More homeless veterans find housing
For years, Mary Sonneborn couch surfed at a friend’s home, venturing out only to go to a doctor’s appointment. When her friend was forced to sell the home, Sonneborn, an affable 58-year-old U.S. Army veteran, found herself at a crossroads. She had officially been homeless for five years and wasn’t fond of living in her car, a stint she tried briefly.
“I guess I just used up all my resources,” Sonneborn said recently, sitting outside in her electric-powered wheelchair while bundled up against the cold on a bright afternoon.
For a little more than a year now, Sonneborn thinks she may have found her forever home at St. Martin’s Place, a housing complex for military veterans built by Grand Valley Catholic Outreach.
Efforts such as the tidy, brick, single-bedroom apartments built last year on the corner of Third Street and Pitkin Avenue are contributing to an encouraging nationwide trend: More homeless veterans are finding homes.
According to a study by the U.S. Department of Veterans Affairs released in December, the number of homeless veterans has decreased by 17.2 percent since 2009.
Veterans made up nearly 10 percent of all homeless adults last year. An estimated 63,000 people were counted as homeless during a nationwide survey conducted in January 2012.
Indeed, some of those successes have been realized in Grand Junction.
In the past four years, Grand Junction’s military veterans have received 140 veterans’ housing vouchers, said Lisa Strauss, homeless program coordinator for the Grand Junction Veterans’ Affairs Medical Center. Before Strauss started in the position, Grand Junction did not receive any of the federally distributed vouchers. The incentives are in line with the VA’s stated goal of ending veteran homelessness by 2015.

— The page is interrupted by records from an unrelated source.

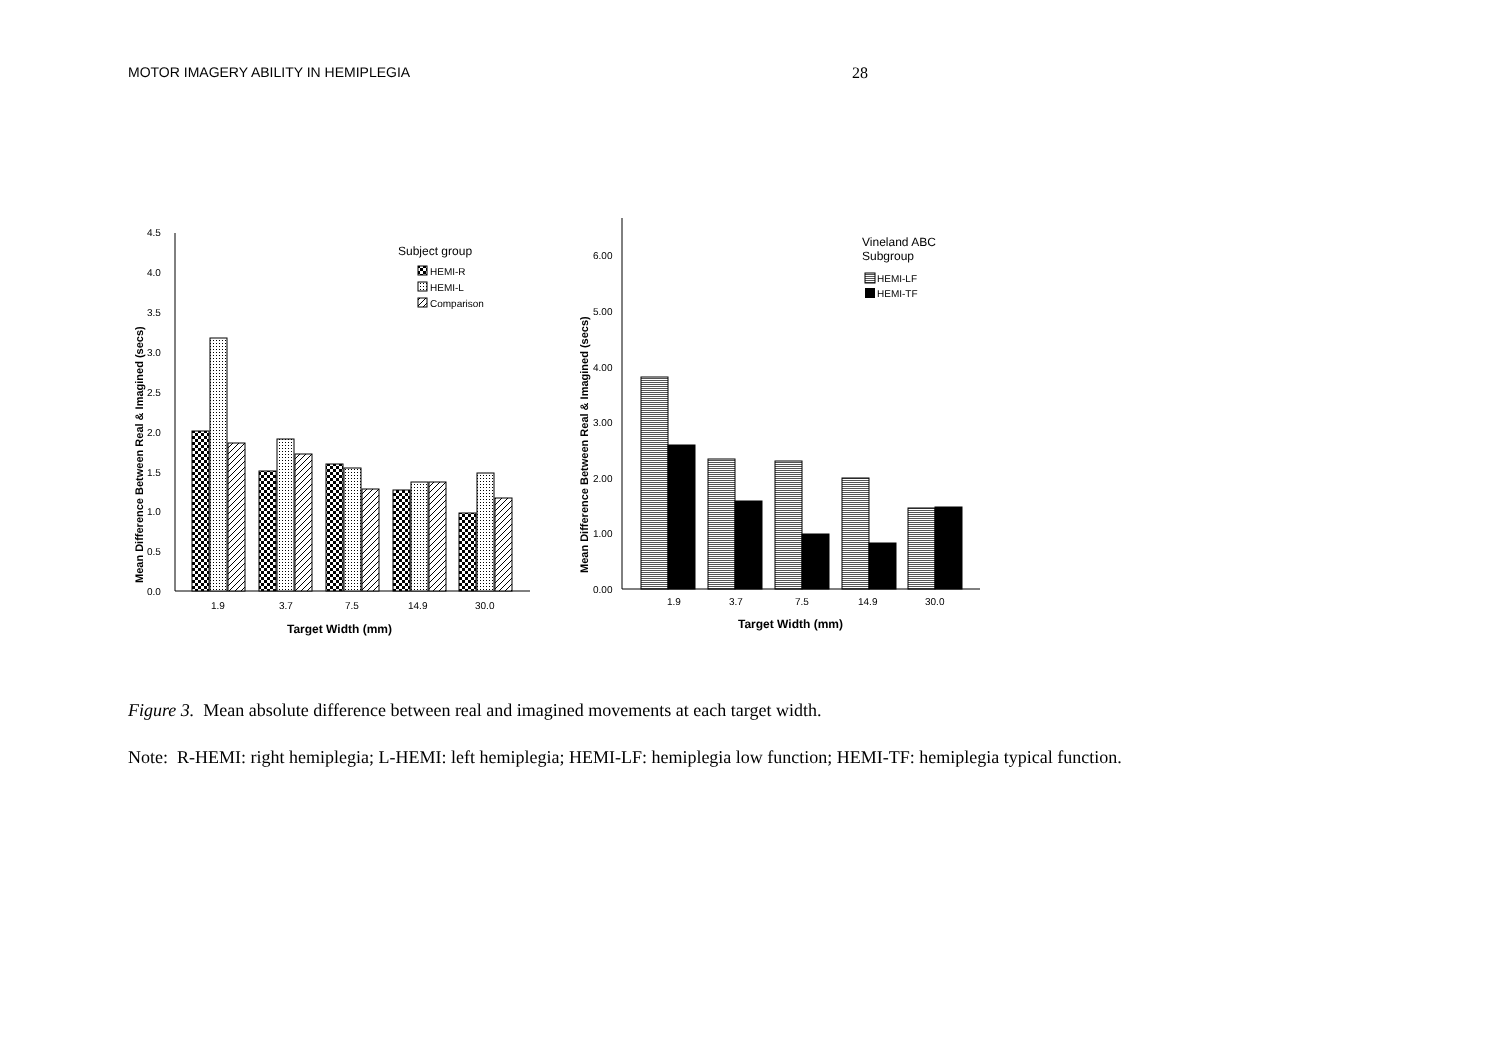MOTOR IMAGERY ABILITY IN HEMIPLEGIA 28
0.0
0.5
1.0
1.5
2.0
2.5
3.0
3.5
4.0
4.5
Mean Difference Between Real & Imagined (secs)
1.9
3.7
7.5
14.9
30.0
Target Width (mm)
Subject group
HEMI-R
HEMI-L
Comparison
0.00
1.00
2.00
3.00
4.00
5.00
6.00
Mean Difference Between Real & Imagined (secs)
1.9
3.7
7.5
14.9
30.0
Target Width (mm)
Vineland ABC
Subgroup
HEMI-LF
HEMI-TF
Figure 3. Mean absolute difference between real and imagined movements at each target width.
Note: R-HEMI: right hemiplegia; L-HEMI: left hemiplegia; HEMI-LF: hemiplegia low function; HEMI-TF: hemiplegia typical function.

Vouchers allow qualifying veterans to pay only 30 percent of their gross income toward housing. Another grant through Rocky Mountain Human Services helps veterans secure funds to meet a security deposit, often the largest obstacle for homeless veterans to secure housing, Strauss said.
“The majority of those veterans are doing well,” she said of vets who have been helped with housing.
It’s unclear how many veterans are homeless in the Grand Valley, Strauss said.
Local homeless surveys historically haven’t distinguished between homeless veterans and other homeless folks. Surveys slated for later this month will ask that question, she said.
An estimated 150 veterans were homeless about four years ago when Strauss started in her role.
Along with vouchers, the Department of Veterans Affairs funds positions for case managers to monitor veterans’ progress. Housing officials have learned that simply offering a roof overhead won’t solve long-standing problems, which may include alcoholism and drug abuse, mental health issues and finding employment.
Having a case manager to keep tabs on her has helped Sonneborn, she said.
Thanks to the involvement of a number of local agencies, including programs offered by the VA, Sonneborn has been immersed in a host of activities and delighted to discover a social life she never thought possible.
A creative writing class led to reading her poetry aloud to an audience. She bowls, swims, plays dominoes, and soon — a program manager tells her — she’ll learn shuffleboard.
“I’ve gotten involved,” she said proudly. “I’ve had to set some goals. I don’t have time to be lonely or depressed. I’m busy.”
In general, Sonneborn said she feels people are becoming more accepting of helping veterans get back on their feet. Most of the veterans at St. Martin’s Place are from the “Vietnam era,” she said.
Sonneborn drove dump trucks for the Army. She was enlisted from 1973 to 1979.
“It’s a totally different atmosphere than it was 25, 30 years ago,” she said.
“I think people are getting more realistic and being more practical with (veterans’) one-on-one situations. The whole movement to help people is expanded and seems more real.”